I bought my first gun the next day. A Browning Citori from the top rack at Dick’s Sporting Goods. I also bought a cleaning kit. And a shooting vest. Then glasses and earplugs, field-carry bag, fiber-optic sight, a better shooting vest... Hours were spent on YouTube watching instructional videos. I learnt about stance, following the shot, placement, choke types and what the numbers meant on boxes of shells. The following week my score was around thirty percent, then fifty. I became good friends with JM and the others and looked forward with fervor to each game. Then it snowed and the Flying Rabbit closed for winter.
From: JM
Date: Thursday 20 Nov 2014 11.06am
To: David Thorne
Subject: Shooting
David,
What are you doing this weekend? Do you want to come shooting?
JM
................................................................................................
From: David Thorne
Date: Thursday 20 Nov 2014 11.19am
To: JM
Subject: Re: Shooting
Hey JM,
The Flying Rabbit is closed. :(
David
................................................................................................
From: JM
Date: Thursday 20 Nov 2014 12.46pm
To: David Thorne
Subject: Re: Re: Shooting
I know. We’re headed up to Deer Camp tomorrow afternoon for two nights and you’re more than welcome to join us.
I can pick you up at 3 if you want to come, it’s a three hour drive from your place.
JM
................................................................................................
From: David Thorne
Date: Thursday 20 Nov 2014 1.08pm
To: JM
Subject: Re: Re:
Re: Shooting
What’s at Deer Camp?
................................................................................................
From: JM
Date: Thursday 20 Nov 2014 1.23pm
To: David Thorne
Subject: Re: Re: Re: Re: Shooting
No phone reception and no women. It’s a large wooded property in West Virginia with trails and stands. Tent and bunks are set up, you will just need to pack your license, warm gear and a rifle with a decent scope. You coming?
JM
................................................................................................
I bought my second gun that afternoon.

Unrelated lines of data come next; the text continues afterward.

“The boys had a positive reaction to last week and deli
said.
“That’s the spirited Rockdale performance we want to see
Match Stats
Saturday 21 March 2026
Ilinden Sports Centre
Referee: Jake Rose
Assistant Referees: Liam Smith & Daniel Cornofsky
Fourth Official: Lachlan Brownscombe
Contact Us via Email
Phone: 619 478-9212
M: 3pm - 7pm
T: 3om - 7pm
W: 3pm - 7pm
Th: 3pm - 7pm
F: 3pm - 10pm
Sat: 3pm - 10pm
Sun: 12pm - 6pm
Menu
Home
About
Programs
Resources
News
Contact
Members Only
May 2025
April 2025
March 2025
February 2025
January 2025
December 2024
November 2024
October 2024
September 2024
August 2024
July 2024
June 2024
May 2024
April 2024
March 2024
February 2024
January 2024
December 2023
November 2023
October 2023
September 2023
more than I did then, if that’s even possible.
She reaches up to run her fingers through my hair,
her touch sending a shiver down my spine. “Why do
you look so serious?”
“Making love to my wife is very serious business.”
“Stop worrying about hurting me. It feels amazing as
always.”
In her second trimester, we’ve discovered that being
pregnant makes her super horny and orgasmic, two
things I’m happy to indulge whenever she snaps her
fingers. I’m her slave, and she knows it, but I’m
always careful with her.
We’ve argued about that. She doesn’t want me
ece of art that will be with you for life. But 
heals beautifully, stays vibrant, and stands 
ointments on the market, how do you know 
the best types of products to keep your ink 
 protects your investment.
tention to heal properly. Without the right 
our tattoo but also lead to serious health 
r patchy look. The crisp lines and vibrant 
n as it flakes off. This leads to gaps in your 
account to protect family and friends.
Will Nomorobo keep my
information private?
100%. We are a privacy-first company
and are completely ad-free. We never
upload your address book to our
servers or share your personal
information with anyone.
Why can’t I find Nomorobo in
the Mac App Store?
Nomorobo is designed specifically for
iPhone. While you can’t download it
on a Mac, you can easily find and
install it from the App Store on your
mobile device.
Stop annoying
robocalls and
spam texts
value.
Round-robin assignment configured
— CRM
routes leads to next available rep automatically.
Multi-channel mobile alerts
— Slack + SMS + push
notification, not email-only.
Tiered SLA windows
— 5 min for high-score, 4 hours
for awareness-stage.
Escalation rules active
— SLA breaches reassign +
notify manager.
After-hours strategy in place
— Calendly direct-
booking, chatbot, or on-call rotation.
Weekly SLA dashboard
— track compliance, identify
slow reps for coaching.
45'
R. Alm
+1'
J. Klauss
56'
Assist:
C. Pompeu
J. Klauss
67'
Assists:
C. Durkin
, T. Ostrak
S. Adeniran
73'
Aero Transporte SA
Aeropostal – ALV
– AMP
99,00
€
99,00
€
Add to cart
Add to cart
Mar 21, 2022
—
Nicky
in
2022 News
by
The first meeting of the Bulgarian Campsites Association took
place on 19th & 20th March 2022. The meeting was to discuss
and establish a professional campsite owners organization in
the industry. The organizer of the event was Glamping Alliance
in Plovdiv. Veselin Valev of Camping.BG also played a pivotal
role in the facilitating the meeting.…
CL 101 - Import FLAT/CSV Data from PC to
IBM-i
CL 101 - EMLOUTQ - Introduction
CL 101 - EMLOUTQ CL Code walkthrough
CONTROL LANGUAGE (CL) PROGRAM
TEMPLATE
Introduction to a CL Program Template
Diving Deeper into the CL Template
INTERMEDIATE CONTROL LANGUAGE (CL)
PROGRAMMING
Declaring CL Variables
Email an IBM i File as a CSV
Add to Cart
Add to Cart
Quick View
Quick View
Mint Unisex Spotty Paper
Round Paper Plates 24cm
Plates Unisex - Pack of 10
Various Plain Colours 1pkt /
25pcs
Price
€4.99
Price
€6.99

A Browning Medallion 308, with Redline scope, as it matched my other gun. I should have also bought the pair of battery-heated socks I saw at Dick’s for $49.99.
It was cold at Deer Camp. A lot colder than I thought it would be. A deep, biting cold that was barely kept at bay by the roaring campfire waiting for us. Murdock and Doug had arrived a few hours before us, Amar cancelled due to an issue having his hormone replacement prescription filled. I’d known him for almost three months and hadn’t realized he was born a woman.
“Are you sure about that, JM?”
“Of course I’m sure, I’ve known him for five years and he’s only been a man for two. His name used to be Aisha.”